But to return to April 15th.—We had but cleared Hong Kong when we sighted the "Charybdis," with the long pennant flying. Fortunate fellows! how long, I wonder, before we shall be similarly decorated? I write this almost three years afterwards, and still the question remains unanswered.

On the way we put in to White Dogs, in expectation of finding the "Vigilant" with our mail. The mails latterly have been very erratic in their arrivals, due to a change in the postal system at home. Henceforth there is to be no penny mail—a fact which, seemingly, our friends have not yet grasped; hence it is no uncommon thing to go weeks without letters, and then suddenly to find oneself inundated with—say six or eight billets doux.

The "Vigilant" was only a few hours behind us; and after giving us our mail she left for Foo-chow, with the admiral and captain on board.

That night we rode out a very stiff gale. The seas were so heavy that all ports had to be barred in, and even then, such was the violence of the storm that water was occasionally shipped through the upper battery ports. From the manner in which the cable "surged" and bumbed, it was deemed expedient to let go a second anchor, and to get up steam; for in the event of the wind chopping around—nothing more likely—we should be on a dead lee shore, and our only alternative to slip and go to sea. Still the gale increased, and still the one anchor and cable held. How the wind did howl and screech through our cordage! This lasted for over two days. On the third day the "Moorhen" came down from Foo-chow with our captain; and as there was still a big lump of a sea on, she capered about in the lively manner peculiar to gun vessels.

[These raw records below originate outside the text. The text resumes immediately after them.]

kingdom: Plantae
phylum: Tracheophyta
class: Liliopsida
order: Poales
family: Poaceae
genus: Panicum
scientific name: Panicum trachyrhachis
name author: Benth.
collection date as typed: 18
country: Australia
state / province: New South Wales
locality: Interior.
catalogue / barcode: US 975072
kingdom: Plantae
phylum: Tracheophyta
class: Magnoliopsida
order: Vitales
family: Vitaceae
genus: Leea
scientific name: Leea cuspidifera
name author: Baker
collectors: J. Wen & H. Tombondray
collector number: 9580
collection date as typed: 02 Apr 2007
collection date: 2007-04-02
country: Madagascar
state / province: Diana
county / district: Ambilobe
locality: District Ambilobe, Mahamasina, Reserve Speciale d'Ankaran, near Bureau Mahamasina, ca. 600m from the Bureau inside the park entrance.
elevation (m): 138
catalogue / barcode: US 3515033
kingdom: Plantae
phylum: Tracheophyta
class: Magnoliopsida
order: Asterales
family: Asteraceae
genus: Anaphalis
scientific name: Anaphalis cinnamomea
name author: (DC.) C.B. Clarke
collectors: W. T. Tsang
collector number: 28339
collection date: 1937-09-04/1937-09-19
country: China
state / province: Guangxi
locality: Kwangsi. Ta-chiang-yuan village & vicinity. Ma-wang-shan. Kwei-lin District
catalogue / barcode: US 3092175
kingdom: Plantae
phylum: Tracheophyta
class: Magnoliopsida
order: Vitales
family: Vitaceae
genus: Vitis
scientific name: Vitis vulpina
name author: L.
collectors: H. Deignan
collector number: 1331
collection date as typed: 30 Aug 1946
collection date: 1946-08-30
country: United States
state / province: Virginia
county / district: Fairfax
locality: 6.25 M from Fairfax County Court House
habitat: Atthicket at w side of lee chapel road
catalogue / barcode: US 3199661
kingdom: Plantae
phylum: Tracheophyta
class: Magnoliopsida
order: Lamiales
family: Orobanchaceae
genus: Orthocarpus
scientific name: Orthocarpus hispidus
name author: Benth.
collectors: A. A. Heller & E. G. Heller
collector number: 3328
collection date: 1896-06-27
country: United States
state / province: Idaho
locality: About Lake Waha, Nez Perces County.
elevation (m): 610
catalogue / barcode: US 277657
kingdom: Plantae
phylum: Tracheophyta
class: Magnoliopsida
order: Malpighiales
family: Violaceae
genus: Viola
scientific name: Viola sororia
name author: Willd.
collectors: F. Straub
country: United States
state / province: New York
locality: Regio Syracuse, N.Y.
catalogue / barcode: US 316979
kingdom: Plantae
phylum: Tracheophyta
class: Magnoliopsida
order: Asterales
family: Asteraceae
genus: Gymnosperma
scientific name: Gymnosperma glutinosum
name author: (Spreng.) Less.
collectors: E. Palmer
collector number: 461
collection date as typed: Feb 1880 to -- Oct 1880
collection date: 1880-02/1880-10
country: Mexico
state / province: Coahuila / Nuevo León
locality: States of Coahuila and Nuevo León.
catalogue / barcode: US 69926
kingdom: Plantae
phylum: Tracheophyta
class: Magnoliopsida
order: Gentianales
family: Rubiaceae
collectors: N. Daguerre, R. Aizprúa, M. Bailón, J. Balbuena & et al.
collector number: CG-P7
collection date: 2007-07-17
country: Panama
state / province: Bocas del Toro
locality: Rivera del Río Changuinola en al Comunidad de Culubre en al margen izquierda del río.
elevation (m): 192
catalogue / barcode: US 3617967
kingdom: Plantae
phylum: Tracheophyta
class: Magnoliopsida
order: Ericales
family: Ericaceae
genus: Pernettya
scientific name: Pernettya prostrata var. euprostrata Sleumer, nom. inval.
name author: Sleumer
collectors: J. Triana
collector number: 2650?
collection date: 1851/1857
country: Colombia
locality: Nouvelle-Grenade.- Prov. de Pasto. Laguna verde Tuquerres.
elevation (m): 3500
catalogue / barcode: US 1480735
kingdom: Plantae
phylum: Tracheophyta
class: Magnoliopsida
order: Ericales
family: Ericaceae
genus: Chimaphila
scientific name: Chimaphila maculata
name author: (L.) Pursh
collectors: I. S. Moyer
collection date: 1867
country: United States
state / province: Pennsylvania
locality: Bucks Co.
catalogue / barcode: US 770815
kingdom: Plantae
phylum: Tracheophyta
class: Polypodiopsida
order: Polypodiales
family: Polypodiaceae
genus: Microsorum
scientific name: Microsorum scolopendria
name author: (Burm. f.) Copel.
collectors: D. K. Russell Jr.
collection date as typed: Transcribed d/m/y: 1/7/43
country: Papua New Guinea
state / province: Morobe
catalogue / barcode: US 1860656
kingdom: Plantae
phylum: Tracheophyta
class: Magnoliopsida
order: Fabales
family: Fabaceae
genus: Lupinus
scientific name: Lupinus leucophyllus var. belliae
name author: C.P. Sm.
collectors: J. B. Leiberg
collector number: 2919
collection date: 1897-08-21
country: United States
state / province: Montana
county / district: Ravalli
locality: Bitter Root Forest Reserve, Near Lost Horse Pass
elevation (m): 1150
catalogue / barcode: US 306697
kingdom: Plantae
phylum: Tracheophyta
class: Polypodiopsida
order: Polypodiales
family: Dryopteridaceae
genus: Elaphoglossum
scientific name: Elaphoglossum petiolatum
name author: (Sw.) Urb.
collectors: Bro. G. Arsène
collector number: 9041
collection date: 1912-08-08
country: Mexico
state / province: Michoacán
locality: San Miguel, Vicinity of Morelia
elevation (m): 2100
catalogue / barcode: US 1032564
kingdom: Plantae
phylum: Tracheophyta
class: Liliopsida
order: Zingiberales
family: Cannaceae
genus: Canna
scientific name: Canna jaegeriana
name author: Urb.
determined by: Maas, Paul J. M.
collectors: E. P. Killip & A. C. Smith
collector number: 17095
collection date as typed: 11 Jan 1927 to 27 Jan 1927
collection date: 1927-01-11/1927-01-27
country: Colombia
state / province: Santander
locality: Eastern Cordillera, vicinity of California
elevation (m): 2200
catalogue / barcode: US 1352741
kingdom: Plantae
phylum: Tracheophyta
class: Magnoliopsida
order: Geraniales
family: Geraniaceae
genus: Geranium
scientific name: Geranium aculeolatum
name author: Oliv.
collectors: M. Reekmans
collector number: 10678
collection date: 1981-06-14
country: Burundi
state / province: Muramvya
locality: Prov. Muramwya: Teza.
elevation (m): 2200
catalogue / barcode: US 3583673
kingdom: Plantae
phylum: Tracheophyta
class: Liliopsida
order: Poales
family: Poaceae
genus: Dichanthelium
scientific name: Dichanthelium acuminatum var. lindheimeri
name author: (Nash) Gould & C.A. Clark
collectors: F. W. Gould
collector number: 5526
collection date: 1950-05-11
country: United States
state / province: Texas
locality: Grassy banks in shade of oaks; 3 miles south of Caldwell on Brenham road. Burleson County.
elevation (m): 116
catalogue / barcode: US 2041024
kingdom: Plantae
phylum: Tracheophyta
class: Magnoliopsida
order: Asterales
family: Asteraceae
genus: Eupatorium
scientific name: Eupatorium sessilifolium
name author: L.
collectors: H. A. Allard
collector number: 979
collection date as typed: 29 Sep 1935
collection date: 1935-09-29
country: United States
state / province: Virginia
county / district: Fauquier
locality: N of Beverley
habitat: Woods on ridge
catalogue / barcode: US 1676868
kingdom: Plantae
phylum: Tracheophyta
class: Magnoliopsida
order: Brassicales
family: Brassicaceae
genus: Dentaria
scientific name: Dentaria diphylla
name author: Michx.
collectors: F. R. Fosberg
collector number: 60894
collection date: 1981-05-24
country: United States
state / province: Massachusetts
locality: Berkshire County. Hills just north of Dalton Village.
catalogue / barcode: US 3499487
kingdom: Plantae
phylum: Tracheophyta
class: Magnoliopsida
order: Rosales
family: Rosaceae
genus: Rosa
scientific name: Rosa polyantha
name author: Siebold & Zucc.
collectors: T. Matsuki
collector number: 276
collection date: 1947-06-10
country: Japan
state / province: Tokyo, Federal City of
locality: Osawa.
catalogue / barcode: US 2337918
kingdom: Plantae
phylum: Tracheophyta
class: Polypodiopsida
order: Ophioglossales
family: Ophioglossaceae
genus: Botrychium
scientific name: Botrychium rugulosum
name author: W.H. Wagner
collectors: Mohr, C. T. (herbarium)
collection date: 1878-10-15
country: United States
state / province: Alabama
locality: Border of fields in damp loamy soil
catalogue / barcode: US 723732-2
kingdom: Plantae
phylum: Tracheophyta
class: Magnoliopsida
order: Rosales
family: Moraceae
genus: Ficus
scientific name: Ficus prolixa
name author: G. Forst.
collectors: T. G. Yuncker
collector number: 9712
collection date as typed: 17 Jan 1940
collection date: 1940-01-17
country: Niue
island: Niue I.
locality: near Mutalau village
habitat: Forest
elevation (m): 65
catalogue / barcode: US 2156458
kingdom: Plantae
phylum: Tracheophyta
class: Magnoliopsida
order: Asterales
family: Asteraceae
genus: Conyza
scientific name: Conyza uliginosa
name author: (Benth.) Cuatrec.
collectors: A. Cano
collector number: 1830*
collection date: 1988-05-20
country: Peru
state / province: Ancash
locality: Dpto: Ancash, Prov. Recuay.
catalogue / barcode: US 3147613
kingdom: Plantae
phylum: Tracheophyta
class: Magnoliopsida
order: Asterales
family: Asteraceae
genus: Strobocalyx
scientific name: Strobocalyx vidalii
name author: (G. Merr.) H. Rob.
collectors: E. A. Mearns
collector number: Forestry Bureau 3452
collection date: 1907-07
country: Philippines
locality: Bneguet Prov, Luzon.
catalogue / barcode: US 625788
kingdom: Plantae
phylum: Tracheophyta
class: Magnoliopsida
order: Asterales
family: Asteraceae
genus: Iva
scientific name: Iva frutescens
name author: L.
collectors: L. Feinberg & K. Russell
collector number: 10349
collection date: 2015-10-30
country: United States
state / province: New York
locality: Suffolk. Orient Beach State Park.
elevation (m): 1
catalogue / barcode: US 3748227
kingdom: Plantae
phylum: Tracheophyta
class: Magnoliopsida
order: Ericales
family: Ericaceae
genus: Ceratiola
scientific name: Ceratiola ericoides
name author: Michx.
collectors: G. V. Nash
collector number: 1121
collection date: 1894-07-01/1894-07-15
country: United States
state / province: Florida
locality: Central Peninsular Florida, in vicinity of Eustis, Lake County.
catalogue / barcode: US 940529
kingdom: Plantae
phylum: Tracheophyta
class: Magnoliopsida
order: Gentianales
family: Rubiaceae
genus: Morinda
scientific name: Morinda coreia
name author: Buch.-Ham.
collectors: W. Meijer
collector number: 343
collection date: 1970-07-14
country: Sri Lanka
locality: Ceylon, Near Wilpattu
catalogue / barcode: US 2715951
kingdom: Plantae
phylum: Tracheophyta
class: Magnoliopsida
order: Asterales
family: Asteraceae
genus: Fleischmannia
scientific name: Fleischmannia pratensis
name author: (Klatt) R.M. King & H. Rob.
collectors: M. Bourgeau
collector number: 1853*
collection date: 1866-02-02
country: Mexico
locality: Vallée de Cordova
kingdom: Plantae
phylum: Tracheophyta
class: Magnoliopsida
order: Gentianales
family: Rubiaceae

April 21st.—We rounded the Shun-tung promontory in a thick fog, groped our way towards Chefoo in the same hazy atmosphere, and picked up our anchorage in nearly the same spot as last year, glad enough to get in anywhere out of such dangerous weather.

The cutter's crew of the "Pegasus," a day or two after our arrival, reminded us of a challenge they had previously thrown out, to pull any boat of similar size in our ship for forty-five dollars. Accordingly, one fine afternoon when the sea was as smooth as a pond, and on the occasion of a dance given by our officers, the contest came off. Contrary to the expectations of most, our boat beat almost without an effort. That same evening the "Lily's," with more pluck than discretion, tossed their oars under our bows. Well, like a great good-tempered Newfoundland dog, we can stand a deal of snapping at from insignificant puppies, but when at length their attacks begin to get acrimonious, we rise, and shake our shaggy coat; and in salt water language "go" for the torments. Thus we "went" for the "Lily's," beat them, and pocketed thirty-six dollars more.

On the arrival of the admiral a court-martial was held on a marine, of the "Mosquito," for insubordination. I mention this because of the extreme sentence of the court—twenty-five lashes with the "cat." The admiral, though, came to the rescue, and with mercy seasoned justice, for he refused to sign the warrant for the punishment.

We left Chefoo for Japan, calling in at the Golo islands—a group about 90 miles from Nagasaki—on the way. 'Twas a lovely spot, and recent rains had made nature look all the fairer for her ablutions. The gentle breeze wafted off such a delightful fragrance of pine, fir, hay, and flowers, so welcome after China's reeking smells. Slowly, and with caution, we wended our way up an intricate channel, meandering amongst the hills in a most striking and artistic manner, until further progress was barred, by the shores of a tiny bay, with a town at its head. We found ourselves so perfectly land-locked that everybody was wondering how we got in. Around us high volcanic hills, and under us,—not a volcano—but, between twenty and thirty fathoms of water. We could not anchor here, that was evident, so we set the spanker, slued about, and made tracks as rapidly as we could before the darkness should set in. Next morning we were at Nagasaki.

Early on the morning of the 29th of May we sailed for the eastward, by way of the Inland Seas. We turned slightly out of our course to call at Yobuko, a real bit of Japan, lovely and enchanting. We were objects of absorbing interest to the simple islanders. They wore very primitive and airy garments, some even none at all. They are not much like, in fact very unlike, a community of Japanese; for cleanliness amongst them is an "unknown quantity;" and their dwellings remind me very forcibly of the squalid dens in Chinese native towns. The people, though, were hospitable and kind to a degree, and highly glad to see us, offering us of their little saké and tea—nor would they take money, or accept any payment, though we pressed it upon them. At first they were shy, following us about in curious, respectful, distant crowds; but seeing we treated their chubby little children kindly they soon made friends with us.

We reached Kobé in due course where nothing of moment took place, if we except a gale of wind which compelled our liberty-men—much against their will, of course—to remain on shore all night. "Well ''tis an ill wind that blows nobody good,' is it not?"